Kooperation mit der Wohnkompanie

Im Seminar des Fachs Modell+Design entstanden 17 Ideen zu Nutzungskonzepten für die ehemalige Zigarettenfabrik. Das Vorhaben der Wohnkompanie, dem alten Reemtsma-Gelände ein neues “Leben” einhauchen zu wollen, war eine willkommene Abwechslung zum Universitätsalltag und eine ideale Aufgabe, bei der die Studierenden die scheinbar architektonische Realität “verantwortungsvoll” erfahren durften.

Im Mittelpunkt standen die Auseinandersetzung mit dem Bestand und die Suche nach Form und Funktion. Gefragt waren “einzigartige” Ideen, funktionale Konzepte, aber genauso Visionen, unrealistische Fiktionen und “Luftschlösser” Ziel des Seminars war es, Impulse für die Planung auf dem ehemaligen Reemtsma-Gelände zu setzen. Das Besondere für die Studierenden war die Suche nach Gestaltungsmöglichkeiten in der Fabrik selbst. In diesem nicht alltäglichen Rahmen entwickelten die Studierenden anhand von Skizzen und Arbeitsmodellen ihre ersten dreidimensionalen Gedanken. Die Gastfreundschaft seitens der WOHNKOMPANIE mit z.B. täglichem Catering machte dieses Seminar an den ersten 3 Tagen für Studierende und Lehrende zusätzlich zu etwas Besonderem.

Interdisziplinäre Kooperationen

Das Modell ist als universelles Kommunikationsmittel interdisziplinär und per definitionem ein inklusives Mittel der Forschungs- und Wissenschaftskommunikation. Es bildet Brücken zwischen fachinternen und fachfremden Kooperationspartnern, zwischen Fachgebieten und Fakultäten und stellt eine zukunftsgewandte Darstellungsform in einer komplexen, globalisierten Welt dar.

Ökologie – Windnode

Technische Ergebnisse und Entwicklungen lassen sich disziplinär nur schwer in die Öffentlichkeit vermitteln, vor allem dann, wenn es sich um komplexe, energiepolitische und technische Entwicklungen handelt wie infolge der Energiewende.
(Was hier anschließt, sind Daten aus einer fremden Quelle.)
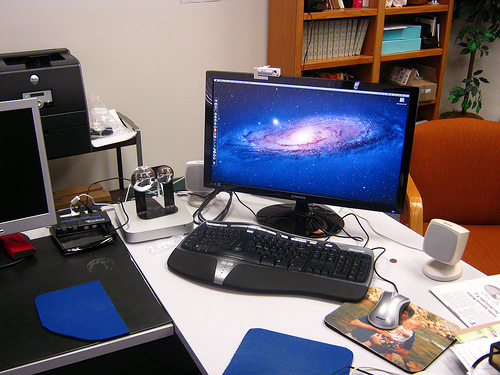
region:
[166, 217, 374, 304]
a black computer keyboard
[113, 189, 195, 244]
an Apple Mac Mini computer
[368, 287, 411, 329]
a silver corded computer mouse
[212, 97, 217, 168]
Apple Mac OS X dock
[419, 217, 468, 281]
a small computer speaker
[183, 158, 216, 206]
a small computer speaker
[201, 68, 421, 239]
a black computer monitor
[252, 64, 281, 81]
a clip on web cam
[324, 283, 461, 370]
a computer mouse pad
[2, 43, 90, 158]
a black laser printer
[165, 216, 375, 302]
Black keyboard for computer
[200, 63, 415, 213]
Black framed computer monitor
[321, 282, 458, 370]
Mouse pad with family photo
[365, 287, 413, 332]
Silver computer mouse on pad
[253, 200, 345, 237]
Black base of computer monitor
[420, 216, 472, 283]
Small white, exterior computer speaker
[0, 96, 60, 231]
Part of silver framed computer monitor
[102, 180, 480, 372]
White tabletop under computer equipment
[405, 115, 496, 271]
Rust colored chair near computer table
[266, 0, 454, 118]
Brown wooden bookcase near computer area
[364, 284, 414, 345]
A silver computer mouse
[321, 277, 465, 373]
A mouse pad with a picture on it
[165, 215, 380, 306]
A black computer keyboard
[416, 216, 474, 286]
A single computer speaker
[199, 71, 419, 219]
A computer screen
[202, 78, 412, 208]
A picture of a galaxy on a desktop computer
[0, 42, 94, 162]
A black printer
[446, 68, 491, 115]
Some green leafs on a plant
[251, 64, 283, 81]
A white small webcam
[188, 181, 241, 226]
A couple of computer cables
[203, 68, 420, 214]
Monitor for a computer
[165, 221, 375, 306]
Keyboard for a computer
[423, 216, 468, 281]
Small speaker for a computer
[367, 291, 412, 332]
Mouse of a computer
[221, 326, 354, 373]
Mousepad for a computer mouse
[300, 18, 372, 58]
Books in a bookshelf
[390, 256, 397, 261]
Penny sitting on a desktop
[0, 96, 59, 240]
Portion of a computer monitor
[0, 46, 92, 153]
Printer for a computer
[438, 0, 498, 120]
Houseplant sitting in the corner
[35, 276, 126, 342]
Blue mouse pad on black desk.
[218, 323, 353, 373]
Blue mouse pad on white desk.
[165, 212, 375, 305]
Black keyboard on desk.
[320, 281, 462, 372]
Mouse pad with photo of man and child.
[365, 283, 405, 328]
Sliver colored mouse on desk.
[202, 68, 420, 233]
Black computer monitor on white desk.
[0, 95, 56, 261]
Computer monitor on black desk.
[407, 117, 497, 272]
Orange chair with wooden arm rest.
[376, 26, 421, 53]
Two light boxes in bookcase.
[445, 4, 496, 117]
Green plant in corner.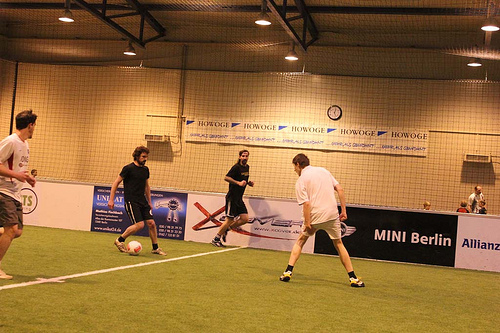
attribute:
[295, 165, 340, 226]
shirt — white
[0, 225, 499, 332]
court — green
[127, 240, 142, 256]
ball — red, white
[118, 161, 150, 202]
shirt — black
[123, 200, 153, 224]
shorts — black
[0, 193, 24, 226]
shorts — brown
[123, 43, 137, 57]
light — hanging down, suspended, overhead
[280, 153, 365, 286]
person — playing, male, soccer player, indoor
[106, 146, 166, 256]
person — playing, running, indoor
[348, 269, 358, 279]
sock — black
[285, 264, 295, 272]
sock — black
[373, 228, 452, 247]
text — white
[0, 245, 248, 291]
line — white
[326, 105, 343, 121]
clock — indoor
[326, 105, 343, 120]
frame — black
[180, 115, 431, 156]
banner — white, blue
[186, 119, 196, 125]
triangle — blue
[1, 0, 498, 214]
net — protective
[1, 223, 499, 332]
turf — artificial, indoor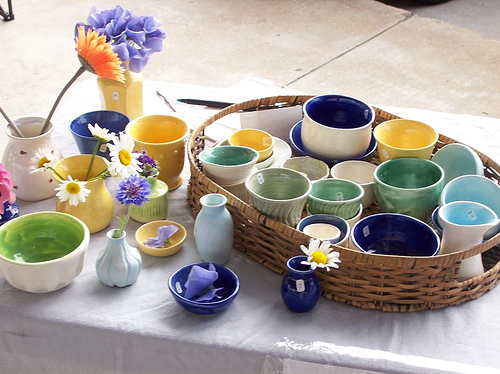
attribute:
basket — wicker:
[187, 92, 500, 313]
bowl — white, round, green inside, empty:
[1, 209, 92, 295]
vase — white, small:
[93, 225, 143, 288]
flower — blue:
[115, 175, 151, 206]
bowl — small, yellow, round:
[135, 218, 190, 259]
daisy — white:
[298, 236, 342, 273]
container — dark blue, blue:
[279, 254, 321, 314]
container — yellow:
[50, 152, 115, 236]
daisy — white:
[26, 146, 67, 174]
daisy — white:
[54, 174, 92, 207]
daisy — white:
[84, 120, 117, 145]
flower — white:
[105, 130, 145, 179]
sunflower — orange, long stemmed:
[75, 25, 128, 85]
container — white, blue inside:
[299, 92, 376, 160]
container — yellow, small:
[227, 127, 275, 163]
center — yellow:
[312, 250, 329, 263]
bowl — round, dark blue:
[168, 261, 242, 316]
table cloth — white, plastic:
[2, 71, 499, 373]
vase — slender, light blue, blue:
[193, 191, 236, 267]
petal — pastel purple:
[145, 225, 177, 248]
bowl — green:
[308, 177, 365, 221]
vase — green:
[373, 156, 445, 225]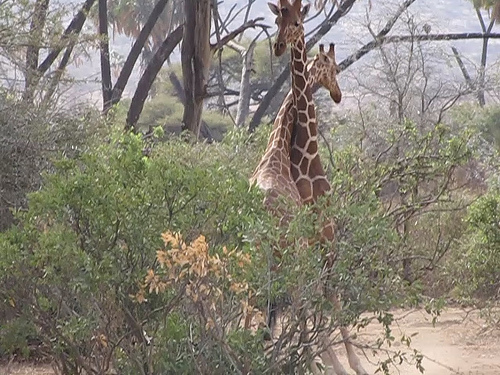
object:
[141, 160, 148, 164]
leaves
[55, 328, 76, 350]
branches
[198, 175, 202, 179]
leaves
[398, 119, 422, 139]
leaf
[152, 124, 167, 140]
leaf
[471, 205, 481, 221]
leaf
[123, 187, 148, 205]
leaf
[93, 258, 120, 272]
leaf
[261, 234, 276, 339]
branch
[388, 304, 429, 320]
branch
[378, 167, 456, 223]
branch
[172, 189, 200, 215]
branch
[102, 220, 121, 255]
branch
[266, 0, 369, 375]
giraffe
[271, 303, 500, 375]
dirt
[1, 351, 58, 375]
dirt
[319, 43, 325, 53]
horn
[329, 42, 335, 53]
horn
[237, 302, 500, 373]
ground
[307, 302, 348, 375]
front legs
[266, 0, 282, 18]
ear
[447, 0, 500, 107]
trees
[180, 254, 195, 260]
leaves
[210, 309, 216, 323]
branches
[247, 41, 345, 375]
giraffe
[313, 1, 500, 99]
tree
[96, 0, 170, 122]
tree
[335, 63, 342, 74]
giraffe ears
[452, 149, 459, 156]
leaves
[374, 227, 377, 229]
leaves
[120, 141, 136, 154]
leaves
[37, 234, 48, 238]
leaves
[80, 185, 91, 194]
leaves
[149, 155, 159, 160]
leaves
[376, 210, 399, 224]
branches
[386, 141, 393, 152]
branches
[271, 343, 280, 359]
branches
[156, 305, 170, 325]
branches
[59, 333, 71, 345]
branches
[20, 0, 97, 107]
trees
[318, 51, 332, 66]
ears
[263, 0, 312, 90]
head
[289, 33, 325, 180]
neck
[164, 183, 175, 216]
branches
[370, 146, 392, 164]
branches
In Kooperation mit dem Institut für Ökologie (Prof. G. Wessolek & Dr. B. Kluge) im Rahmen des interdisziplinären Forschungsprojektes WindNODE, formulieren Studierende Gedanken, Ideen und Bilder zur Energiewende in Form von Modellen und Visualisierungen. Die Ergebnisse geben den Forschungsinhalten ein dreidimensionales Gesicht und können durch das Kommunikationsmittel Modell in Präsentationen, Publikationen und Ausstellungen sichtbar werden.

Landschaftsarchitektur – Auf zu neuen Ufern

Modellbeispiele aus den Seminaren „Auf zu neuen Ufern“
TU interne Kooperation mit Prof. Cordula Loidl-Reisch, ILaUP

Bauingnieurwesen – Anschauungsmodelle der Tragwerkslehre

Ideen-, Funktions- und Materialmodelle verbildlichen die Verbindung von Kreativität und technisch- naturwissenschaftlichem Wissen in dreidimensionaler Form. Sie unterstützen den Entwurfs- und Erkenntnisprozess, fördern Materialverständnis, verbildlichen die Logik einer Konstruktion und führen zu konstruktiver Erkenntnis.

Wie stellen sich Architekturstudierende die Energiewende vor? Wie ist sie mit welchen Mitteln zu erreichen und wie lassen sich Ideen, Visionen und praktische Lösungsansätze im Modell darstellen? Entstanden sind dreidimensionale Bilder ganz unterschiedlicher Ansätze, die vom visionären SPATZ 2050 – dem fliegenden Kraftwerk – über in Leitplanken integrierte Windräder, bis zur Nutzung von Regen, Grau- und Schwarzwasser zur Energiegewinnung reichen.